» TASK PROMPT
Every line from the one with "50: (201, 88)" up to and including the one with "79: (156, 119)" is to be output exactly as it appears below; pictures are not.

» TASK INPUT
-- Opening Marker --

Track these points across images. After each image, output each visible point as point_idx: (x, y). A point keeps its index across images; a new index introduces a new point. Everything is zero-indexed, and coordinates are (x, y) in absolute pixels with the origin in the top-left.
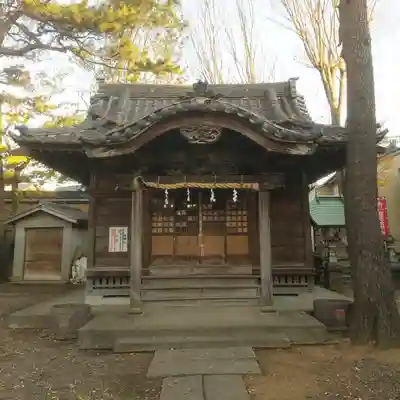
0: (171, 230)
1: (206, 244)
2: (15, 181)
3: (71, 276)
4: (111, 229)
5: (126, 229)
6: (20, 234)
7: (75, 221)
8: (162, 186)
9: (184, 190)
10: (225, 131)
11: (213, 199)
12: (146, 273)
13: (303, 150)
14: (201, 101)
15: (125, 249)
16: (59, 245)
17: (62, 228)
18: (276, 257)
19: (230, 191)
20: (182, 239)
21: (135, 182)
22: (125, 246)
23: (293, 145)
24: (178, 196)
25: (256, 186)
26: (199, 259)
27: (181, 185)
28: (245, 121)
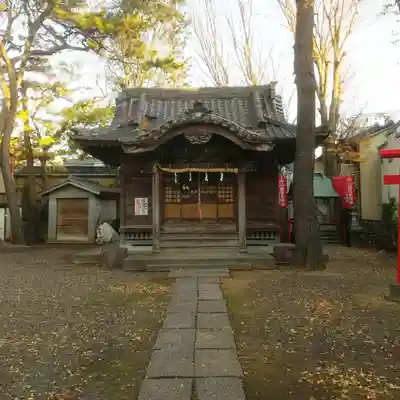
0: (179, 201)
1: (203, 210)
2: (44, 158)
3: (96, 237)
4: (136, 199)
5: (146, 199)
6: (53, 204)
7: (98, 193)
8: (172, 171)
9: (187, 173)
10: (214, 135)
11: (206, 179)
12: (162, 230)
13: (266, 148)
14: (199, 115)
15: (146, 213)
16: (85, 212)
17: (87, 199)
18: (248, 219)
19: (219, 174)
20: (186, 206)
21: (154, 167)
22: (146, 211)
23: (259, 145)
24: (183, 177)
25: (236, 170)
26: (197, 220)
27: (186, 170)
28: (227, 129)
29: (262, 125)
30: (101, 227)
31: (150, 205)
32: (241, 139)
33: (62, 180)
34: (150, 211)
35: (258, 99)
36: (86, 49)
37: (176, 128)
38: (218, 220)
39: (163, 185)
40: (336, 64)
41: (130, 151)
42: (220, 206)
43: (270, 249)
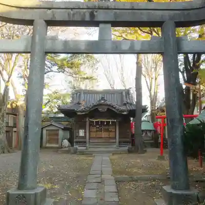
0: (95, 131)
1: (104, 134)
4: (80, 130)
5: (84, 130)
7: (63, 128)
8: (93, 120)
9: (99, 121)
10: (108, 109)
11: (105, 123)
12: (89, 141)
13: (125, 113)
14: (103, 101)
16: (57, 135)
17: (58, 130)
18: (119, 138)
19: (109, 122)
20: (98, 133)
21: (87, 119)
23: (123, 112)
24: (97, 122)
25: (115, 121)
26: (102, 138)
28: (112, 106)
29: (125, 104)
30: (64, 141)
31: (85, 132)
32: (117, 110)
33: (49, 122)
34: (85, 134)
35: (124, 94)
36: (59, 72)
37: (95, 106)
38: (110, 138)
39: (90, 125)
40: (156, 79)
41: (79, 113)
42: (110, 133)
43: (127, 148)
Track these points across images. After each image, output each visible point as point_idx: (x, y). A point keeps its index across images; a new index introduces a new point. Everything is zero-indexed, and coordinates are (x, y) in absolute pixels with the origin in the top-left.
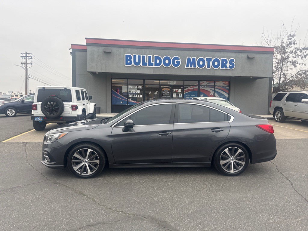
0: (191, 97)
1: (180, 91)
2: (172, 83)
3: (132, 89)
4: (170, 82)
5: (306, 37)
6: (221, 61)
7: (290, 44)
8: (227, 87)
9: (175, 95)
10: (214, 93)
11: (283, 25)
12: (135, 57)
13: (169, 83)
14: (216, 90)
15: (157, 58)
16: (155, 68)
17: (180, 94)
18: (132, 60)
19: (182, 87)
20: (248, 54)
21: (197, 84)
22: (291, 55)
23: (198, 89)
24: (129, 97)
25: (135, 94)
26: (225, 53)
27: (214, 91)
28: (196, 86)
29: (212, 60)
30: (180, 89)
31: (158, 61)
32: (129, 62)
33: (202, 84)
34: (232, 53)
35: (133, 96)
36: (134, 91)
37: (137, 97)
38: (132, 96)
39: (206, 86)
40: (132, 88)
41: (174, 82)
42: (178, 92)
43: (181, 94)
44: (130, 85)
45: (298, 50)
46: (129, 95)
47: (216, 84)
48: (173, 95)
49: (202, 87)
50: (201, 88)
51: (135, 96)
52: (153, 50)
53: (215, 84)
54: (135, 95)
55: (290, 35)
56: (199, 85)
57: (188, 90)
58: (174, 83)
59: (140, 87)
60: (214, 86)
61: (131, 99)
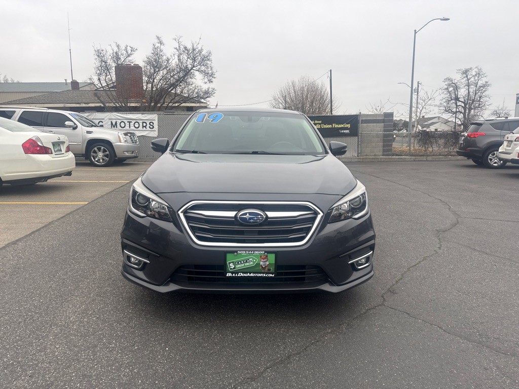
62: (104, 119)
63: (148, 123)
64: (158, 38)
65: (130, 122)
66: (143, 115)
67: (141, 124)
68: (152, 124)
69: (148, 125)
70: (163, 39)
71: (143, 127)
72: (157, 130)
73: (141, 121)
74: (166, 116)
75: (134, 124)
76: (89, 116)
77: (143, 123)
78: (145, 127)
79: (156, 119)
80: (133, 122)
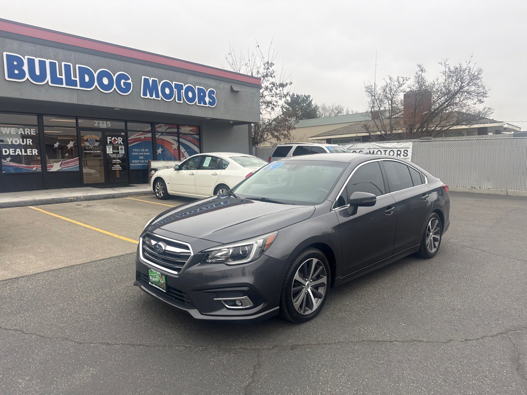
0: (141, 152)
1: (121, 141)
2: (103, 125)
3: (10, 135)
4: (99, 124)
5: (283, 69)
6: (196, 91)
7: (267, 75)
8: (196, 136)
9: (111, 149)
10: (179, 146)
11: (258, 46)
12: (31, 63)
13: (96, 125)
14: (181, 140)
15: (83, 72)
16: (81, 91)
17: (120, 147)
18: (25, 68)
19: (123, 134)
20: (231, 84)
21: (150, 128)
22: (266, 93)
23: (152, 137)
24: (4, 154)
25: (19, 146)
26: (201, 78)
27: (178, 141)
28: (148, 132)
29: (184, 88)
30: (119, 138)
31: (87, 79)
32: (16, 72)
33: (159, 130)
34: (211, 80)
35: (15, 151)
36: (16, 142)
37: (23, 154)
38: (11, 152)
39: (166, 133)
40: (10, 133)
41: (107, 123)
42: (116, 142)
43: (123, 147)
44: (4, 127)
45: (274, 86)
46: (4, 150)
47: (180, 131)
48: (108, 149)
49: (159, 134)
50: (157, 136)
51: (18, 152)
52: (73, 52)
53: (178, 130)
54: (18, 150)
55: (268, 63)
56: (153, 131)
57: (135, 140)
58: (107, 125)
59: (33, 132)
60: (178, 134)
61: (9, 159)
62: (363, 149)
63: (402, 151)
64: (419, 66)
65: (385, 151)
66: (399, 144)
67: (396, 152)
68: (406, 152)
69: (402, 153)
70: (425, 67)
71: (397, 155)
72: (410, 158)
73: (396, 150)
74: (421, 143)
75: (390, 152)
76: (352, 146)
77: (398, 151)
78: (400, 155)
79: (411, 147)
80: (389, 150)
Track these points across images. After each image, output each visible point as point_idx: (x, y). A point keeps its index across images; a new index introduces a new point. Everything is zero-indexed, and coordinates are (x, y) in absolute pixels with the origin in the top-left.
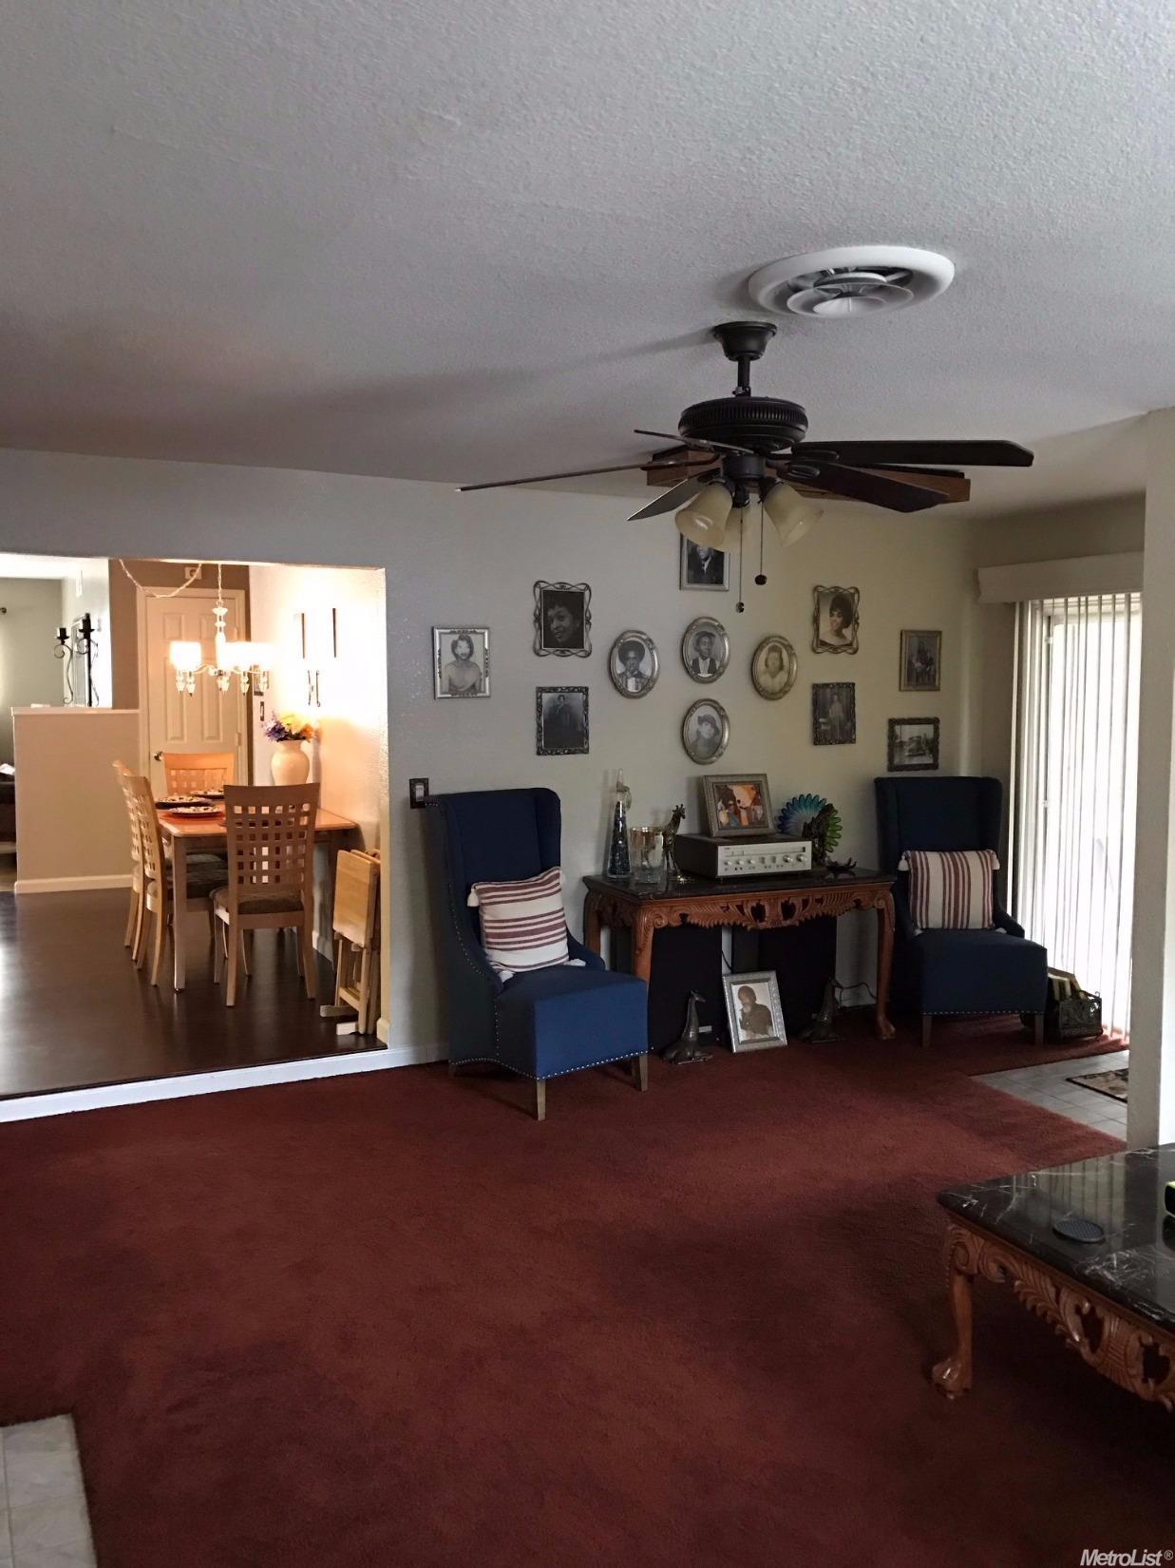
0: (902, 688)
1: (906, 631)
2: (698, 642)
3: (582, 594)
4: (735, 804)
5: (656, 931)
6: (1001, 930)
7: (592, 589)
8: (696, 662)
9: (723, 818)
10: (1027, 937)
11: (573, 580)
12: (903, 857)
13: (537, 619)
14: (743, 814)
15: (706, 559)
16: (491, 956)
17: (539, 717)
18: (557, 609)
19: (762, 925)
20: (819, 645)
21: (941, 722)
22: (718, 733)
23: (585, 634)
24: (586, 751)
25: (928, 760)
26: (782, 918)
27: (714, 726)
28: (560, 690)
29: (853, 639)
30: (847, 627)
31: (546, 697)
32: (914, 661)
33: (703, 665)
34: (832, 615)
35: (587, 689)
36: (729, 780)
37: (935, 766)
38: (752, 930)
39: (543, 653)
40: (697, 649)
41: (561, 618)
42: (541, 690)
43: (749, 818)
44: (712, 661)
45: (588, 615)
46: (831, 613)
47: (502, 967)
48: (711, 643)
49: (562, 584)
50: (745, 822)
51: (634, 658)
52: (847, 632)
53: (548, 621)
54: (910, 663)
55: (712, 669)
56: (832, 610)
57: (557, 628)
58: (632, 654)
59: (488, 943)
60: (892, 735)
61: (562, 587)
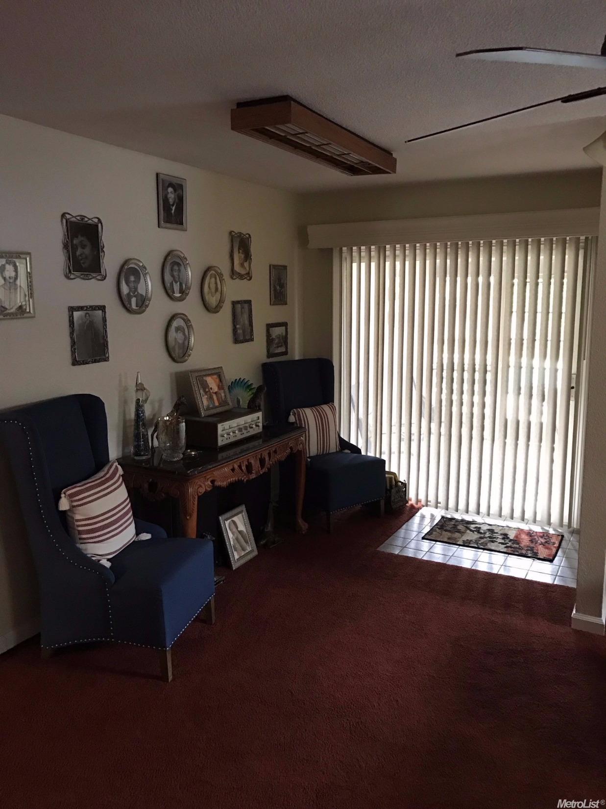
0: (272, 303)
1: (273, 266)
2: (172, 270)
3: (97, 226)
4: (209, 391)
5: (199, 497)
6: (347, 451)
7: (103, 222)
8: (172, 284)
9: (205, 403)
10: (363, 453)
11: (90, 214)
12: (291, 413)
13: (66, 246)
14: (215, 397)
15: (173, 205)
16: (86, 550)
17: (72, 333)
18: (80, 238)
19: (253, 476)
20: (233, 274)
21: (289, 324)
22: (187, 338)
23: (101, 261)
24: (106, 359)
25: (282, 349)
26: (260, 469)
27: (184, 334)
28: (85, 309)
29: (249, 269)
30: (246, 261)
31: (76, 314)
32: (276, 285)
33: (176, 287)
34: (239, 252)
35: (104, 307)
36: (204, 373)
37: (286, 353)
38: (247, 481)
39: (72, 277)
40: (173, 276)
41: (83, 247)
42: (72, 309)
43: (218, 399)
44: (181, 285)
45: (102, 245)
46: (239, 250)
47: (99, 557)
48: (179, 270)
49: (83, 217)
50: (217, 404)
51: (134, 281)
52: (246, 264)
53: (74, 248)
54: (275, 287)
55: (182, 291)
56: (239, 249)
57: (81, 255)
58: (132, 278)
59: (81, 539)
60: (268, 335)
61: (82, 219)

-- Closing Marker --

» EXERCISE RESPONSE
50: (201, 88)
51: (135, 96)
52: (153, 50)
53: (215, 84)
54: (135, 95)
55: (290, 35)
56: (199, 85)
57: (188, 90)
58: (174, 83)
59: (140, 87)
60: (214, 86)
61: (131, 99)
62: (104, 119)
63: (148, 123)
64: (158, 38)
65: (130, 122)
66: (143, 115)
67: (141, 124)
68: (152, 124)
69: (148, 125)
70: (163, 39)
71: (143, 127)
72: (157, 130)
73: (141, 121)
74: (166, 116)
75: (134, 124)
76: (89, 116)
77: (143, 123)
78: (145, 127)
79: (156, 119)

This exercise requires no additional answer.